European Experts Ready Smartphone Technology to Help Stop Coronavirus - henridf
https://www.nytimes.com/reuters/2020/04/01/technology/01reuters-health-coronavirus-europe-tech.html
======
tastroder
[https://www.pepp-pt.org/](https://www.pepp-pt.org/) and even their manifesto
document do not go into the necessary specifics as to how this is planned to
be privacy preserving, the manifesto talks about "local trust centers", the
article talks about logging BTLE connections.

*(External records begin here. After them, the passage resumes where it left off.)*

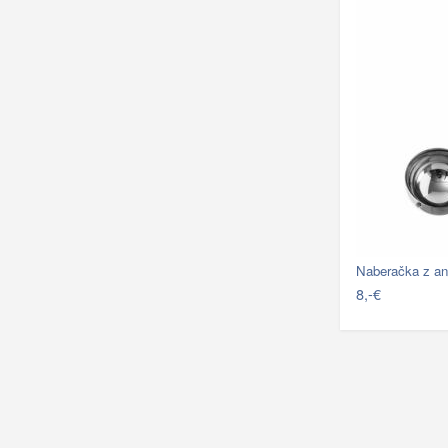
Naberačka z an
8,-€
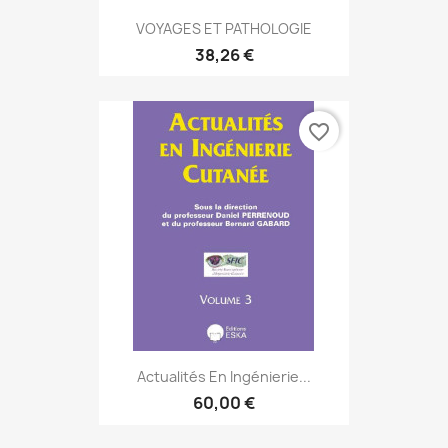
VOYAGES ET PATHOLOGIE
38,26 €
favorite_border
Actualités En Ingénierie...
60,00 €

This all seems like stuff we've
been discussing in the corresponding HN threads for weeks with no real way to
do it in a privacy preserving manner. Without details making these assumptions
sounds pretty ridiculous honestly. A bunch of talk about partnering and
certifications. If you want to build something to preserve privacy in these
scenarios, do it in the open.

The other cooperation mentioned there is [https://gesund-
zusammen.de/en/](https://gesund-zusammen.de/en/) \- love that their security
contact down below is listed as "responsibledisclosure@domain" and they have a
bunch of lawyers on the team. How about we rename that to
coordinateddisclosure@ folks? And similar to the first initiative, they had
time to put up a press package but no technical details on what they actually
want to achieve.

And all that for techniques that have not been proven to be effective yet?
Great.

Edit: According to one of their contributors it will be open sourced on GitHub
once a stable version is reached.
[https://twitter.com/gannimo/status/1245630618462867457](https://twitter.com/gannimo/status/1245630618462867457)
Still not great but at least we'll get a look inside.